The show must go on. This past weekend, musicians at Rensselaer Polytechnic Institute embodied that famous saying as they performed the annual President’s Holiday Concert virtually despite the ongoing COVID-19 pandemic. To present this performance, the involved faculty, staff, and students had to reimagine how a music ensemble could perform in an era of social distancing.

This was the first time in Rensselaer history that the concert was an entirely virtual experience. It was performed by the Rensselaer Fusion Ensemble, a group formed amid the current pandemic that includes the Orchestra, Concert Choir, Chamber Music Ensembles, and remote collaborators.

Fusion Ensemble is a course created this semester to accommodate the fact that all student musicians would not be together on campus. It combines the traditional music ensembles offered within the School of Humanities, Arts, and Social Sciences (HASS), and has a flexible format that allows students to participate in person, remotely, during a set class time, or asynchronously.

The group reapproached many aspects of music, including live performance, to present this year’s holiday concert.
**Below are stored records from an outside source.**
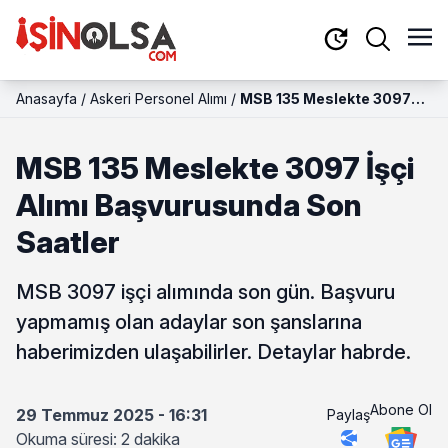
Anasayfa
/
Askeri Personel Alımı
/
MSB 135 Meslekte 3097
İşçi Alımı Başvurusunda
Son Saatler
MSB 135 Meslekte 3097 İşçi
Alımı Başvurusunda Son
Saatler
MSB 3097 işçi alımında son gün. Başvuru
yapmamış olan adaylar son şanslarına
haberimizden ulaşabilirler. Detaylar habrde.
Abone Ol
29 Temmuz 2025 - 16:31
Paylaş
Okuma süresi: 2 dakika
Some of its methods included asynchronous individually tracked recordings, remotely implemented real-time performances, and socially distanced or multi-spatial live performances.

“Courses like Fusion Ensemble are innovative examples of how faculty and students at Rensselaer embrace the challenge of this moment,” said Mary Simoni, dean of the School of HASS. “When faced with obstacles, musicians find clever, creative, and resourceful solutions that give rise to new modes of artistic communication.”

The student, faculty, and staff musicians also addressed the pandemic in the musical selections they performed. Titled Peace and Comfort, the concert explored the eternal human themes of resilience, hope, and overcoming adversity from a diverse set of historical and musical perspectives.

Parts of the performance were recorded live in the Curtis R. Priem Experimental Media and Performing Arts Center through the adoption of strict protocols, such as mask-wearing, social distancing, and de-densification of the building. Other selections came together through video recordings submitted by individual musicians.

“We set a high bar for ourselves, and the Fusion Ensemble students had a tremendous capacity to rise to the occasion, coming together to celebrate performance through this beloved Rensselaer tradition,” said Christopher Fisher-Lochhead, who led the Fusion Ensemble course this semester and directed the concert with doctoral student Ricardo Tovar Mateus.

The full concert can be viewed on the HASS website at any time.